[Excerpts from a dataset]
►

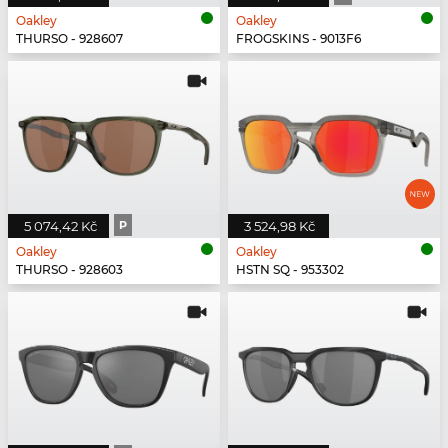
Oakley
Oakley
THURSO - 928607
FROGSKINS - 9013F6
5 074,42 Kč
P
3 524,98 Kč
Oakley
Oakley
THURSO - 928603
HSTN SQ - 953302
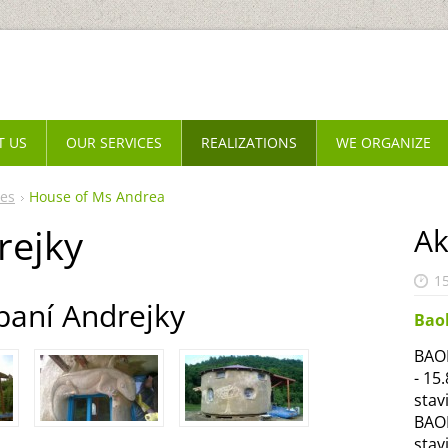
T US
OUR SERVICES
REALIZATIONS
WE ORGANIZE
es
House of Ms Andrea
rejky
Ak
1
paní Andrejky
Bao
BAOB
- 15
stav
BAOB
stav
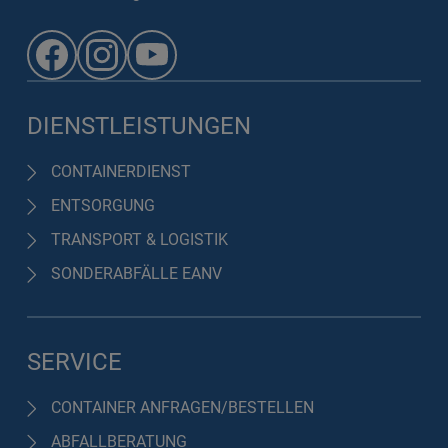
DIENSTLEISTUNGEN
CONTAINERDIENST
ENTSORGUNG
TRANSPORT & LOGISTIK
SONDERABFÄLLE EANV
SERVICE
CONTAINER ANFRAGEN/BESTELLEN
ABFALLBERATUNG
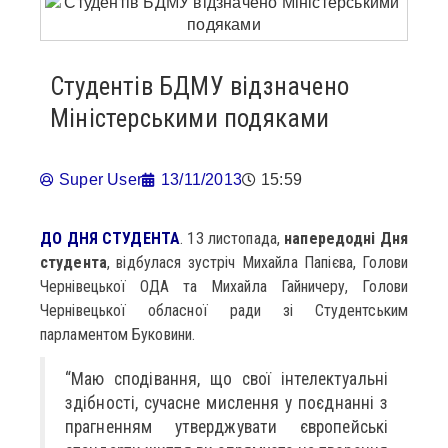
Студентів БДМУ відзначено
Міністерськими подяками
Super User
13/11/2013
15:59
ДО ДНЯ СТУДЕНТА
. 13 листопада,
напередодні Дня
студента
, відбулася зустріч Михайла Папієва, Голови
Чернівецької ОДА та Михайла Гайничеру, Голови
Чернівецької обласної ради зі Студентським
парламентом Буковини.
“Маю сподівання, що свої інтелектуальні
здібності, сучасне мислення у поєднанні з
прагненням утверджувати європейські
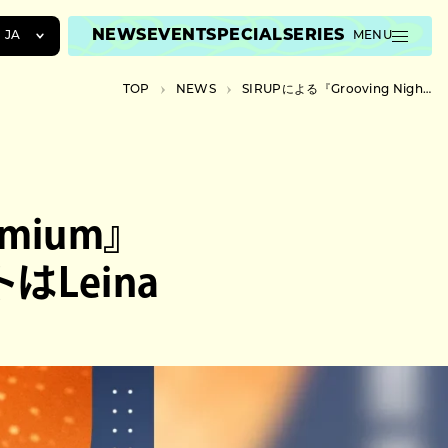
NEWS
EVENT
SPECIAL
SERIES
JA
MENU
JA
TOP
NEWS
SIRUPによる『Grooving Night Premium』ビルボードライブ大阪で開催。ゲストはLeina
EN
ZH
emium』
Leina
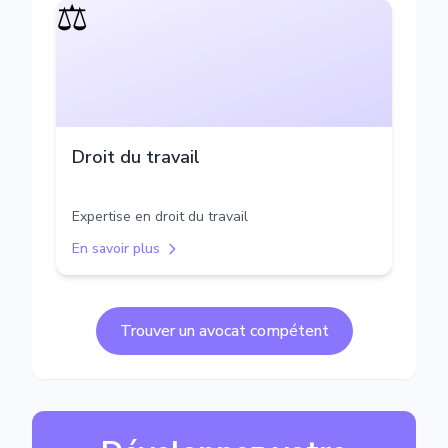
⚖️
Droit du travail
Expertise en droit du travail
En savoir plus
Trouver un avocat compétent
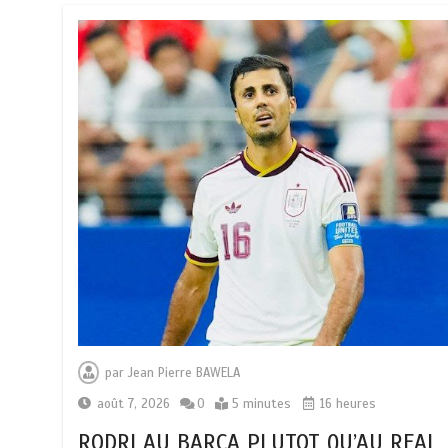
par
Jean Pierre BAWELA
août 7, 2026
0
5 minutes
16 heures
RODRI AU BARÇA PLUTOT QU’AU REAL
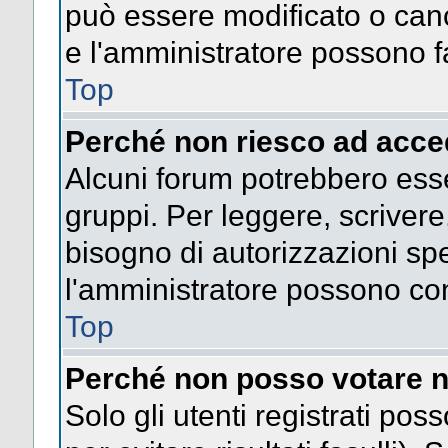
può essere modificato o cance
e l'amministratore possono fa
Top
Perché non riesco ad acce
Alcuni forum potrebbero esser
gruppi. Per leggere, scrivere
bisogno di autorizzazioni spe
l'amministratore possono co
Top
Perché non posso votare n
Solo gli utenti registrati po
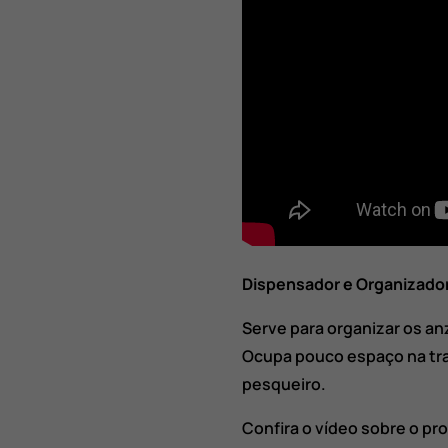
Dispensador e Organizador
Serve para organizar os an
Ocupa pouco espaço na tra
pesqueiro.
Confira o vídeo sobre o p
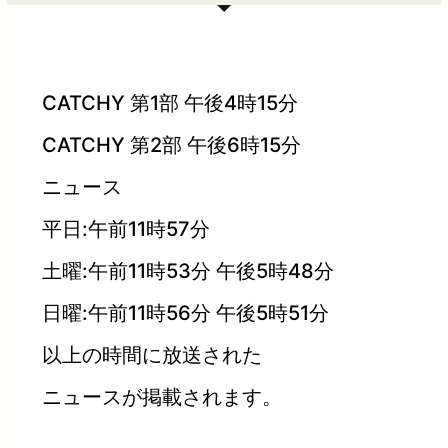
CATCHY 第1部 午後4時15分
CATCHY 第2部 午後6時15分
ニュース
平日:午前11時57分
土曜:午前11時53分 午後5時48分
日曜:午前11時56分 午後5時51分
以上の時間に放送された
ニュースが掲載されます。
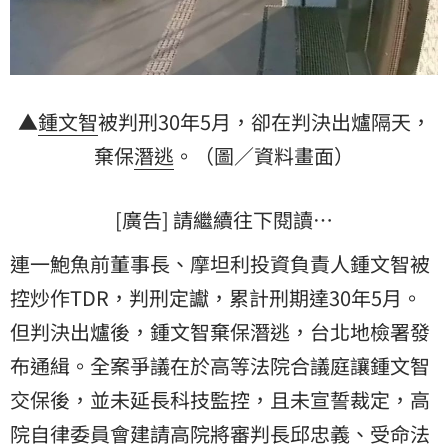
▲
鍾文智
被判刑30年5月，卻在判決出爐隔天，
棄保
潛逃
。（圖／資料畫面）
[廣告] 請繼續往下閱讀…
連一鮑魚前董事長、摩坦利投資負責人鍾文智被
控炒作TDR，判刑定讞，累計刑期達30年5月。
但判決出爐後，鍾文智棄保潛逃，台北地檢署發
布通緝。全案爭議在於高等法院合議庭讓鍾文智
交保後，並未延長科技監控，且未宣誓裁定，
高
院
自律委員會建請高院將審判長邱忠義、受命
法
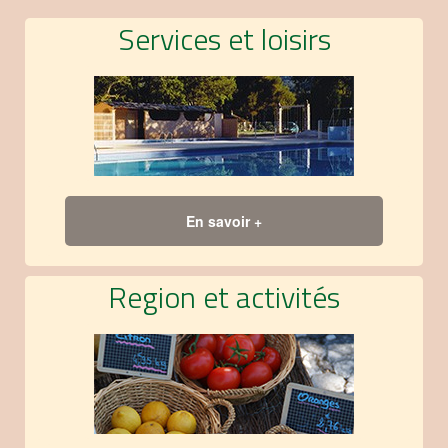
Services et loisirs
En savoir +
Region et activités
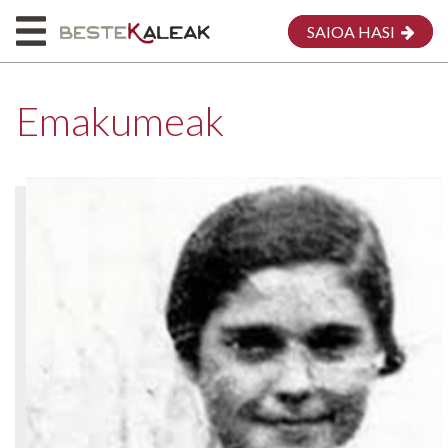
SAIOA HASI
Emakumeak
HASIERA
HONI BURUZ
MAPA
EMAKUMEAK
MEG
EKARPENA EGIN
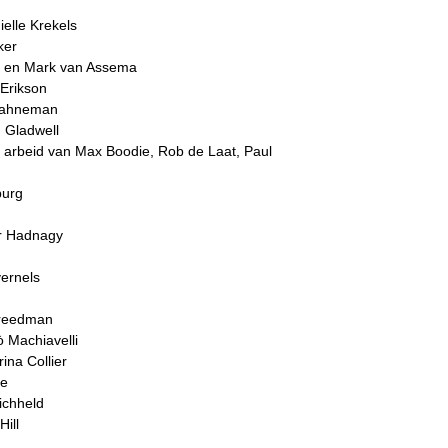
elle Krekels
ker
u en Mark van Assema
Erikson
 Kahneman
 Gladwell
e arbeid van Max Boodie, Rob de Laat, Paul
burg
er Hadnagy
ernels
Freedman
ò Machiavelli
ina Collier
ge
ichheld
ill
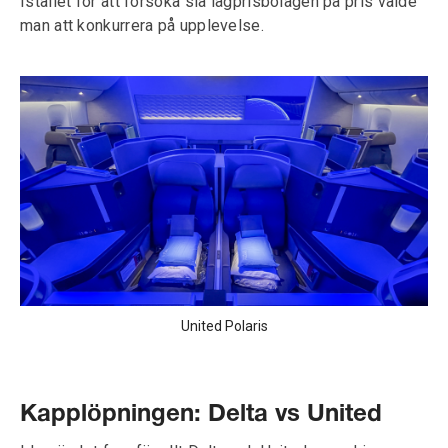
Istället för att försöka slå lågprisbolagen på pris valde
man att konkurrera på upplevelse.
United Polaris
Kapplöpningen: Delta vs United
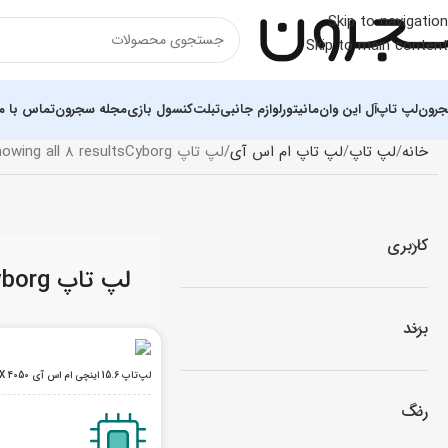
Skip to navigation
Skip to main content
رون
لپ تاپ
آل این وان
مانیتور
لوازم جانبی
تبلت
کنسول بازی
مجله سجرون
تماس با ما
خانه
لپ تاپ
لپ تاپ ام اس آی
لپ تاپ Cyborg
owing all 8 results
کاربری
لپ تاپ Cyborg
برند
لپ‌تاپ 15.6 اینچی ام اس آی Cyborg 15 A12VE i5 12450H 16GB 512GB SSD 6GB RTX 4050
رنگ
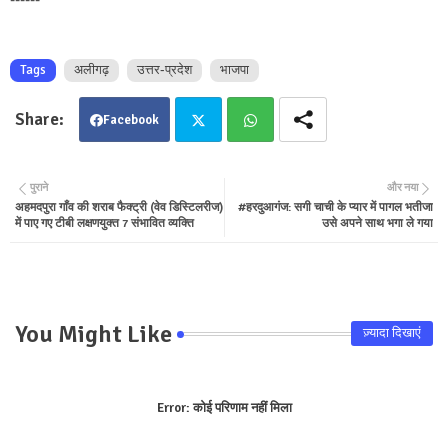
Tags
अलीगढ़
उत्तर-प्रदेश
भाजपा
Facebook
Twit
Wha
पुराने
और नया
अहमदपुरा गाँव की शराब फैक्ट्री (वेव डिस्टिलरीज)
#हरदुआगंज: सगी चाची के प्यार में पागल भतीजा
ter
tsa
में पाए गए टीबी लक्षणयुक्त 7 संभावित व्यक्ति
उसे अपने साथ भगा ले गया
pp
You Might Like
ज़्यादा दिखाएं
Error:
कोई परिणाम नहीं मिला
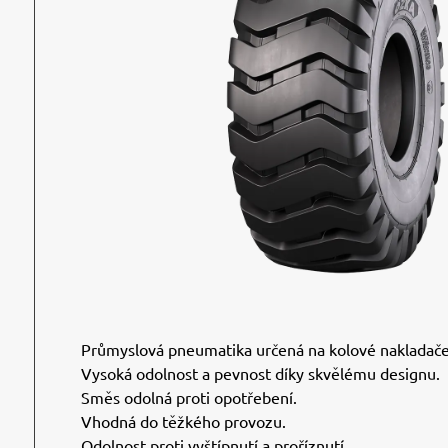
Průmyslová pneumatika určená na kolové nakladače
Vysoká odolnost a pevnost díky skvělému designu.
Směs odolná proti opotřebení.
Vhodná do těžkého provozu.
Odolnost proti vyštípnutí a proříznutí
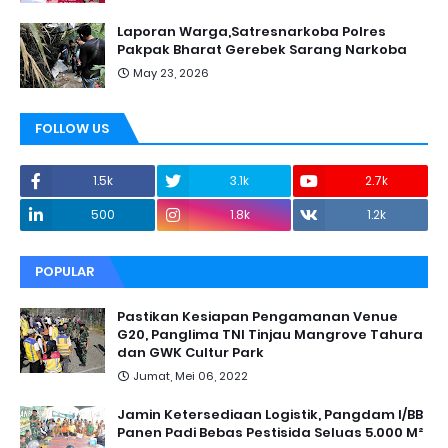
Laporan Warga,Satresnarkoba Polres
Pakpak Bharat Gerebek Sarang Narkoba
May 23, 2026
FOLLOW US
1.5k
3.1k
2.7k
500
1.8k
1.2k
POPULAR
Pastikan Kesiapan Pengamanan Venue
G20, Panglima TNI Tinjau Mangrove Tahura
dan GWK Cultur Park
Jumat, Mei 06, 2022
Jamin Ketersediaan Logistik, Pangdam I/BB
Panen Padi Bebas Pestisida Seluas 5.000 M²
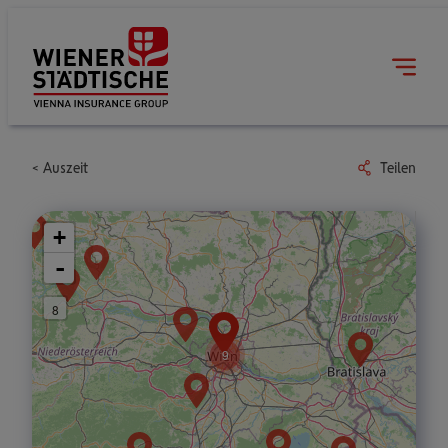
Auszeit
Teilen
+
-
8
9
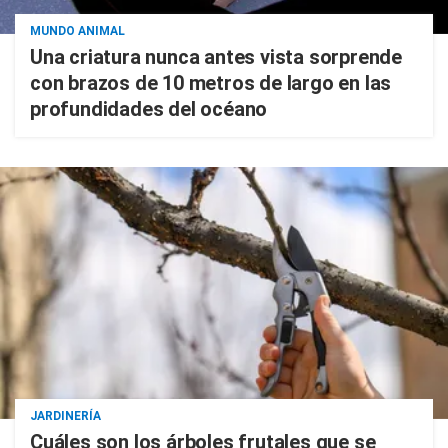
MUNDO ANIMAL
Una criatura nunca antes vista sorprende
con brazos de 10 metros de largo en las
profundidades del océano
JARDINERÍA
Cuáles son los árboles frutales que se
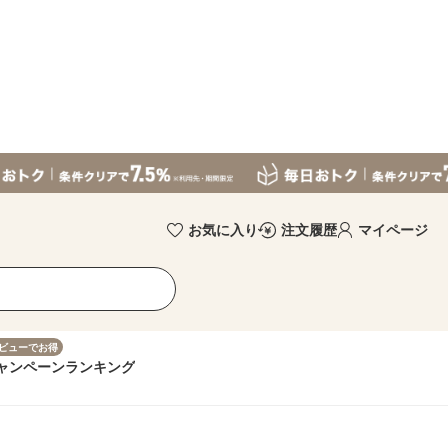
お気に入り
注文履歴
マイページ
ビューでお得
ャンペーン
ランキング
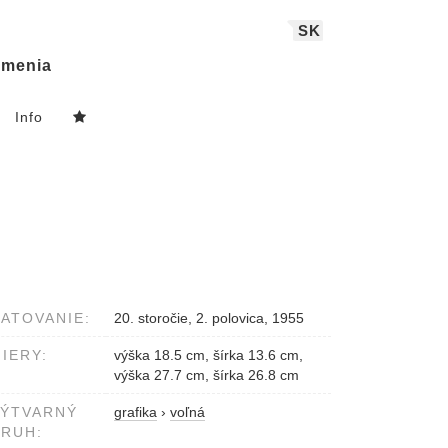
SK
menia
Info
ATOVANIE:
20. storočie, 2. polovica, 1955
IERY:
výška 18.5 cm, šírka 13.6 cm,
výška 27.7 cm, šírka 26.8 cm
VÝTVARNÝ
grafika
›
voľná
RUH:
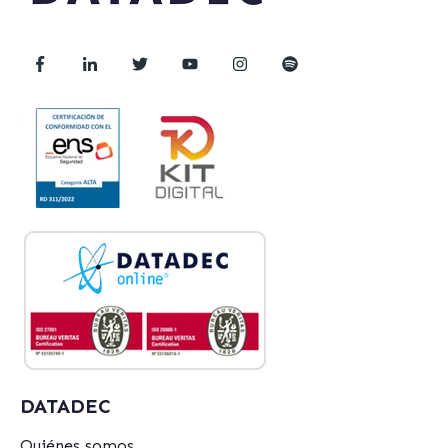
DATADEC
Quiénes somos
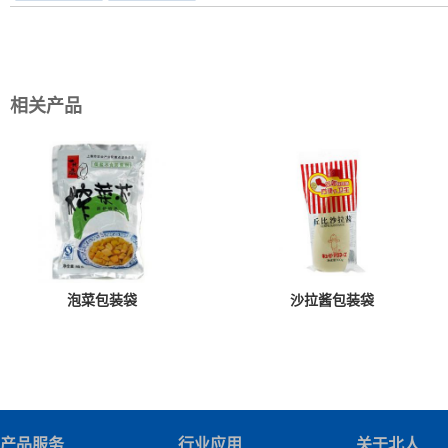
相关产品
泡菜包装袋
沙拉酱包装袋
产品服务
行业应用
关于北人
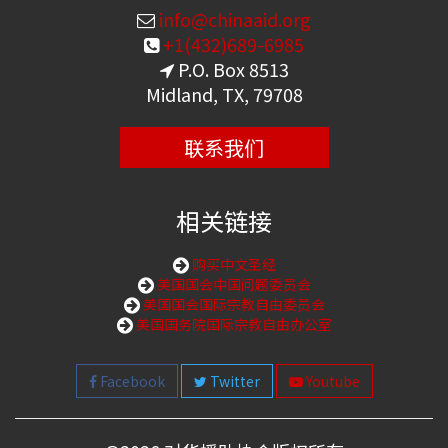
info@chinaaid.org
+1(432)689-6985
P.O. Box 8513
Midland, TX, 79708
联系我们
相关链接
购买中文圣经
美国国会中国问题委员会
美国国会国际宗教自由委员会
美国国务院国际宗教自由办公室
Facebook
Twitter
Youtube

◄

## WHAT NEEDS TO BE DONE
Rewrite the text of every entry above, changing "Oakley" to "Persol" wherever it occurs and keeping everything else the same. Leave the pictures out of your answer.

## SOLUTION FOR THIS PROBLEM
Persol
Persol
THURSO - 928607
FROGSKINS - 9013F6
5 074,42 Kč
P
3 524,98 Kč
Persol
Persol
THURSO - 928603
HSTN SQ - 953302
T US
OUR SERVICES
REALIZATIONS
WE ORGANIZE
es
House of Ms Andrea
rejky
Ak
1
paní Andrejky
Bao
BAOB
- 15
stav
BAOB
stav
DIENSTLEISTUNGEN
CONTAINERDIENST
ENTSORGUNG
TRANSPORT & LOGISTIK
SONDERABFÄLLE EANV
SERVICE
CONTAINER ANFRAGEN/BESTELLEN
ABFALLBERATUNG
Студентів БДМУ відзначено
Міністерськими подяками
Super User
13/11/2013
15:59
ДО ДНЯ СТУДЕНТА
. 13 листопада,
напередодні Дня
студента
, відбулася зустріч Михайла Папієва, Голови
Чернівецької ОДА та Михайла Гайничеру, Голови
Чернівецької обласної ради зі Студентським
парламентом Буковини.
“Маю сподівання, що свої інтелектуальні
здібності, сучасне мислення у поєднанні з
прагненням утверджувати європейські
NEWS
EVENT
SPECIAL
SERIES
JA
MENU
JA
TOP
NEWS
SIRUPによる『Grooving Night Premium』ビルボードライブ大阪で開催。ゲストはLeina
EN
ZH
emium』
Leina
⚖️
Droit du travail
Expertise en droit du travail
En savoir plus
Trouver un avocat compétent
par
Jean Pierre BAWELA
août 7, 2026
0
5 minutes
16 heures
RODRI AU BARÇA PLUTOT QU’AU REAL
può essere modificato o cance
e l'amministratore possono fa
Top
Perché non riesco ad acce
Alcuni forum potrebbero esser
gruppi. Per leggere, scrivere
bisogno di autorizzazioni spe
l'amministratore possono co
Top
Perché non posso votare n
Solo gli utenti registrati po
Dispensador e Organizador
Serve para organizar os an
Ocupa pouco espaço na tra
pesqueiro.
Confira o vídeo sobre o p
CATCHY 第1部 午後4時15分
CATCHY 第2部 午後6時15分
ニュース
平日:午前11時57分
土曜:午前11時53分 午後5時48分
日曜:午前11時56分 午後5時51分
以上の時間に放送された
ニュースが掲載されます。
▲
鍾文智
被判刑30年5月，卻在判決出爐隔天，
棄保
潛逃
。（圖／資料畫面）
[廣告] 請繼續往下閱讀…
連一鮑魚前董事長、摩坦利投資負責人鍾文智被
控炒作TDR，判刑定讞，累計刑期達30年5月。
但判決出爐後，鍾文智棄保潛逃，台北地檢署發
布通緝。全案爭議在於高等法院合議庭讓鍾文智
交保後，並未延長科技監控，且未宣誓裁定，
高
院
自律委員會建請高院將審判長邱忠義、受命
法
Services et loisirs
En savoir +
Region et activités
SAIOA HASI
Emakumeak
HASIERA
HONI BURUZ
MAPA
EMAKUMEAK
MEG
EKARPENA EGIN
elle Krekels
ker
u en Mark van Assema
Erikson
 Kahneman
 Gladwell
e arbeid van Max Boodie, Rob de Laat, Paul
burg
er Hadnagy
ernels
Freedman
ò Machiavelli
ina Collier
ge
ichheld
ill
Istället för att försöka slå lågprisbolagen på pris valde
man att konkurrera på upplevelse.
United Polaris
Kapplöpningen: Delta vs United
Skip to navigation
Skip to main content
رون
لپ تاپ
آل این وان
مانیتور
لوازم جانبی
تبلت
کنسول بازی
مجله سجرون
تماس با ما
خانه
لپ تاپ
لپ تاپ ام اس آی
لپ تاپ Cyborg
owing all 8 results
کاربری
لپ تاپ Cyborg
برند
لپ‌تاپ 15.6 اینچی ام اس آی Cyborg 15 A12VE i5 12450H 16GB 512GB SSD 6GB RTX 4050
رنگ
Tags
अलीगढ़
उत्तर-प्रदेश
भाजपा
Facebook
Twit
Wha
पुराने
और नया
अहमदपुरा गाँव की शराब फैक्ट्री (वेव डिस्टिलरीज)
#हरदुआगंज: सगी चाची के प्यार में पागल भतीजा
ter
tsa
में पाए गए टीबी लक्षणयुक्त 7 संभावित व्यक्ति
उसे अपने साथ भगा ले गया
pp
You Might Like
ज़्यादा दिखाएं
Error:
कोई परिणाम नहीं मिला
Průmyslová pneumatika určená na kolové nakladače
Vysoká odolnost a pevnost díky skvělému designu.
Směs odolná proti opotřebení.
Vhodná do těžkého provozu.
Odolnost proti vyštípnutí a proříznutí
Laporan Warga,Satresnarkoba Polres
Pakpak Bharat Gerebek Sarang Narkoba
May 23, 2026
FOLLOW US
1.5k
3.1k
2.7k
500
1.8k
1.2k
POPULAR
Pastikan Kesiapan Pengamanan Venue
G20, Panglima TNI Tinjau Mangrove Tahura
dan GWK Cultur Park
Jumat, Mei 06, 2022
Jamin Ketersediaan Logistik, Pangdam I/BB
Panen Padi Bebas Pestisida Seluas 5.000 M²
Auszeit
Teilen
+
-
8
9
MUNDO ANIMAL
Una criatura nunca antes vista sorprende
con brazos de 10 metros de largo en las
profundidades del océano
JARDINERÍA
Cuáles son los árboles frutales que se
お気に入り
注文履歴
マイページ
ビューでお得
ャンペーン
ランキング
SK
menia
Info
ATOVANIE:
20. storočie, 2. polovica, 1955
IERY:
výška 18.5 cm, šírka 13.6 cm,
výška 27.7 cm, šírka 26.8 cm
VÝTVARNÝ
grafika
›
voľná
RUH:
DATADEC
Quiénes somos
相关产品
泡菜包装袋
沙拉酱包装袋
产品服务
行业应用
关于北人
info@chinaaid.org
+1(432)689-6985
P.O. Box 8513
Midland, TX, 79708
联系我们
相关链接
购买中文圣经
美国国会中国问题委员会
美国国会国际宗教自由委员会
美国国务院国际宗教自由办公室
Facebook
Twitter
Youtube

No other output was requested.